As you already know push up is where popular in any category of workouts as it has a lot of impact on most parts of your body and which will not only give strength to the muscles but also tone them up. I will share a whole set of the types of push ups in my future posts.which is all about advanced workout routines. But as for now Elevated push ups is a type of push up where you make use of an elevated surface like a bed or any  raised platform to perform the push ups which mostly deals with building and strengthening the shoulders.


1-Get into the push up position.
2- Rest your foot on a bench or a bed or any other raised platform.
3- Raise your butt and bend your hips so that your torso is totally vertical and now lower your body towards the floor just like a normal push up.
4- Push back with just the same amount of pressure and repeat 4-5 times a day with a count of 10.

Shoulder ex no 2

Basic dips

Dips might be a little hard for amateurs but with practice it will get much simpler and can easily be performed. There are so many types of dips but i will give you a simple guideline on how to perform a basic dip.

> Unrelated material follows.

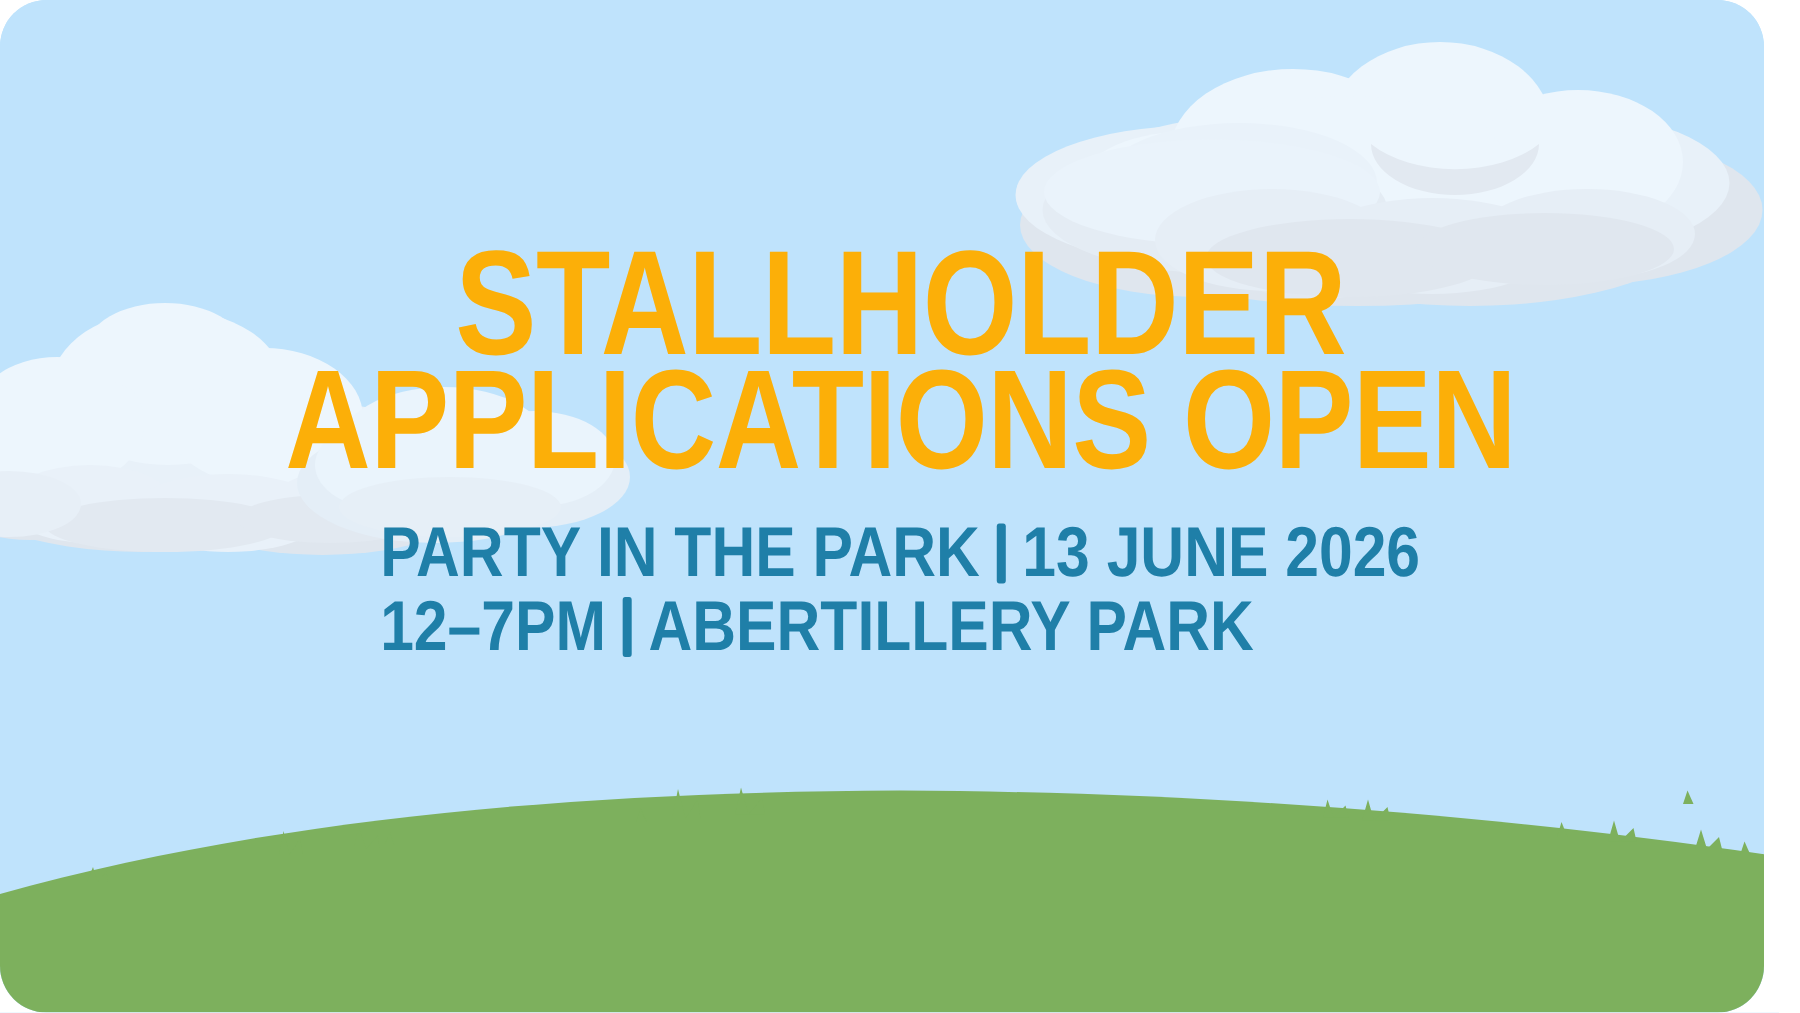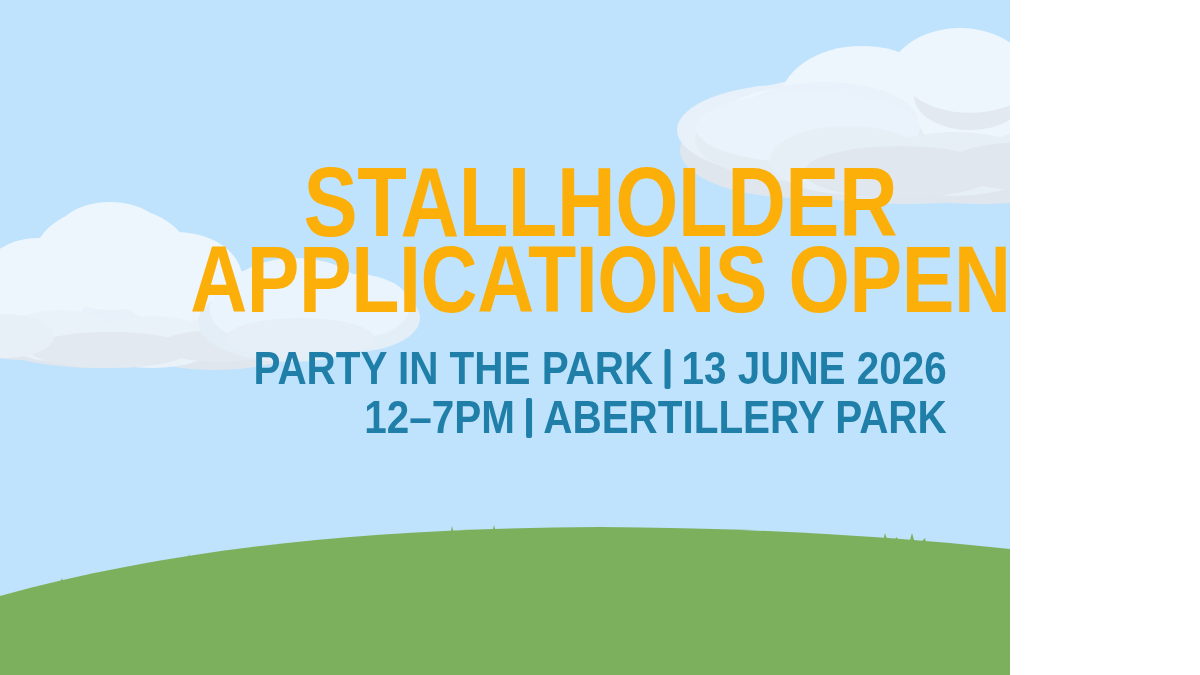"STALLHOLDER" #poster { border-radius: none -> 31px; width: 1010px -> 1176px }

1-You first need to find a parallel bar.
2- Suspend yourself over them and lower your body until the upper arms are parallel with the floor
3- Repeat and practice several times till you get good at it
4- Move on tot more advanced types of dips


CHEST

Chest exercise no 1

The basic chest push up

The workout starts with the position similar to the basic push up but you don't need to maintain a straight line from the bottom till the top.
1- Get into push up position with your hips raised a little towards the ceiling.
2- Lower the body just as you do for a normal push up, but instead of lowering totally in a straight line towards the ground,dive a little forward gently whilst maintaining the same motion of a push up.
4- Then lift your head and chest and try to touch your hips to the ground and now hold that position for a few seconds and get back to your starting position. REPEAT.

Chest exercise no 2

Wall press 

This is the simplest and the most efficient basic workout which will help you to generate much power in your chest and can help you to even tone/bio;d ,muscles near your chest area.
1-Find a wall and stand 2-3 feet away from in it.
2- Stand straight with your chest up and spread your legs behind for 2 more feet and hold it right there holding the wall with both of your hands for support.
3- Try to make sure that your ankles and knees are in a straight alignment every time you perform this simple workout for chest.There are different types of wall press too, but follow this simple workout first.
4- Do the regular push up motion whilst holding the wall and try pushing your chest as much as you can towards the wall and then repeat this for several times till you get used to it. Do it whenever you are free. ITs just not a basic workout but it will even give a good shape for your chest.